Elvis Presley is undisputably the King of rock ‘n’ roll. But why was his music so influential?
It’s worth remembering that the biggest names in the world of music in the 1950s were singers and musicians who are still household names today, but they’re famous for a very different style from the one developed by Elvis: Bing Crosby, Frank Sinatra, Doris Day, Ella Fitzgerald, Louis Armstrong and more.
Elvis, on the other hand, cultivated a radical and youthful new persona: that of the rebel. His look was informal, but still respectable, allowing him to appeal to teenagers and young people in a way that remained acceptable to their parents. The post-War youthful generation was moving away from the ideals of the older generation, as well as enjoying a new-found prosperity and a degree of disposable income that allowed them to spend money on clothes, socialising and, all-importantly, records.
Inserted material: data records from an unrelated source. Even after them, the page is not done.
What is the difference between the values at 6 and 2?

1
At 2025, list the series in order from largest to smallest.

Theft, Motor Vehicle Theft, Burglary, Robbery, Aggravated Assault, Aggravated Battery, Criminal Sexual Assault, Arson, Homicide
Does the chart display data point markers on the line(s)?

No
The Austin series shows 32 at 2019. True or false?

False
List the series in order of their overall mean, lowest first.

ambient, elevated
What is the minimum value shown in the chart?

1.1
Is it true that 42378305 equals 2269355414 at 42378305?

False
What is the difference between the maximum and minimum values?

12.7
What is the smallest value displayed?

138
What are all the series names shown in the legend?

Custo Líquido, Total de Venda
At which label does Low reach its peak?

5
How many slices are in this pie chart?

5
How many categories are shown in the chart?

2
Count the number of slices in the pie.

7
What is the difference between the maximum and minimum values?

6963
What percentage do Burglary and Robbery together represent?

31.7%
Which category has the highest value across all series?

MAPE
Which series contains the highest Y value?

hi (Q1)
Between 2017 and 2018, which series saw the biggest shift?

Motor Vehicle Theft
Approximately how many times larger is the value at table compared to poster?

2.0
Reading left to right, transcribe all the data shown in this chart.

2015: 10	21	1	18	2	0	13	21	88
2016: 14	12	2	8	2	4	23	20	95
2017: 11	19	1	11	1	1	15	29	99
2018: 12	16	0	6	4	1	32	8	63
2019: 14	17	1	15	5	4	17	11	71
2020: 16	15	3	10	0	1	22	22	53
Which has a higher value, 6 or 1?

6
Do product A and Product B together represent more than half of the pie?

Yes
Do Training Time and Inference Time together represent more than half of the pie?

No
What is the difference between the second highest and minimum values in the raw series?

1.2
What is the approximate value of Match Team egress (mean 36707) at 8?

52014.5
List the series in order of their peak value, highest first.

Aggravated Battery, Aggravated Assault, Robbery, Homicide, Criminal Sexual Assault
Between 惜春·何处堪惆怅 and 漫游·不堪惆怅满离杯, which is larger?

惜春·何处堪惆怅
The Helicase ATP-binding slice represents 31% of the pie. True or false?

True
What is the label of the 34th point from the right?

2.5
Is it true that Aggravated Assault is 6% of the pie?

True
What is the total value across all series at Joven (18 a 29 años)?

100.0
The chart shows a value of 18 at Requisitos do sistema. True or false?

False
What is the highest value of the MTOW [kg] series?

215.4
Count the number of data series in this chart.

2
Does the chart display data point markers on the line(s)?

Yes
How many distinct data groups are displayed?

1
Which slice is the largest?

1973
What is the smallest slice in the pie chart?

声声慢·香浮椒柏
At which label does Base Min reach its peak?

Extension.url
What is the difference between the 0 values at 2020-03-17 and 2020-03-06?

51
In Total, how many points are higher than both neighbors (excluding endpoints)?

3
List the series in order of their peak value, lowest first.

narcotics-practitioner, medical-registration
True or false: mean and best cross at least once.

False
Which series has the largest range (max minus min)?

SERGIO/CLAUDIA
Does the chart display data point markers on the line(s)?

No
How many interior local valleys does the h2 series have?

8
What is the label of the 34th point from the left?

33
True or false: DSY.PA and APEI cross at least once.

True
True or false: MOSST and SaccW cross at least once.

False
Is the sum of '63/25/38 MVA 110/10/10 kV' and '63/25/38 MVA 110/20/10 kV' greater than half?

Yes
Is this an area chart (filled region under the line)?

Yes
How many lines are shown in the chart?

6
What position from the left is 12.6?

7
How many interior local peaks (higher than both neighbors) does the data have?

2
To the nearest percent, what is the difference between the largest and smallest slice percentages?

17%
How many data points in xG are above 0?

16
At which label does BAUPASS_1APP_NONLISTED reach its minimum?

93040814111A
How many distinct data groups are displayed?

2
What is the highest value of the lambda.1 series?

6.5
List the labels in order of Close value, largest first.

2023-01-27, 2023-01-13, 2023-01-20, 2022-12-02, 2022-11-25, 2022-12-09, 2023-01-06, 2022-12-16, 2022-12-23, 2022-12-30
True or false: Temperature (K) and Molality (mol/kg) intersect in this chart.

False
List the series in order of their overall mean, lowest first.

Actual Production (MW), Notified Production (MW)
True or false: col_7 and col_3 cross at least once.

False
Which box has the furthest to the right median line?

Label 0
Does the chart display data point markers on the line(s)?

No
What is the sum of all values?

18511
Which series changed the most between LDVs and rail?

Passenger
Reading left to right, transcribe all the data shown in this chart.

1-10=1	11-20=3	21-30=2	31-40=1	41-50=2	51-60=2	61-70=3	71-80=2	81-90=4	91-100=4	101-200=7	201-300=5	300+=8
Elvis remains, to this day, one of the highest-selling musicians of all time.
Elvis Presley was born on January 8, 1935, in Tupelo, Mississippi. His youth in the southern states of the US would have a significant impact on his music. As a young man, he learned to play the guitar, and when his family moved to Memphis, Tennessee, the variety of the local radio stations educated Elvis in a wide range of musical styles, from country music to big band and rhythm-and-blues. In addition to this, there was a significant gospel music tradition in the area, and Elvis frequently attended all-night gospel singing events.
One key influence Elvis experienced during his youth in Memphis came from African-American musicians. The young musician began to incorporate elements of black gospel music, jazz and blues into his songs. It was this ability to combine different musical cultures that was to have such a significant impact on the development of popular music. The 1950s saw the beginning of the Civil Rights Movement, and the beginning of the end of racial segregation in America. Elvis’ songs helped the integration of elements of black music into mainstream popular culture.
Of course, Elvis didn’t change racial segregation overnight, nor did rock ‘n’ roll suddenly spring into being with his release of Heartbreak Hotel in 1956. Nevertheless, his public tributes to the African-American musicians who had inspired him helped to bring a lot of success to black performers who had previously been overlooked by the white population.
Elvis Presley’s story ends sadly, with his premature death of a heart attack at the age of 42 on 16 August 1977. Conspiracy theorists argue that he’s still alive, and that he faked his death in order to escape the pressures of celebrity. Whatever the truth is, it is undeniable that Elvis’ contributions to music before his untimely end changed the course of popular music forever.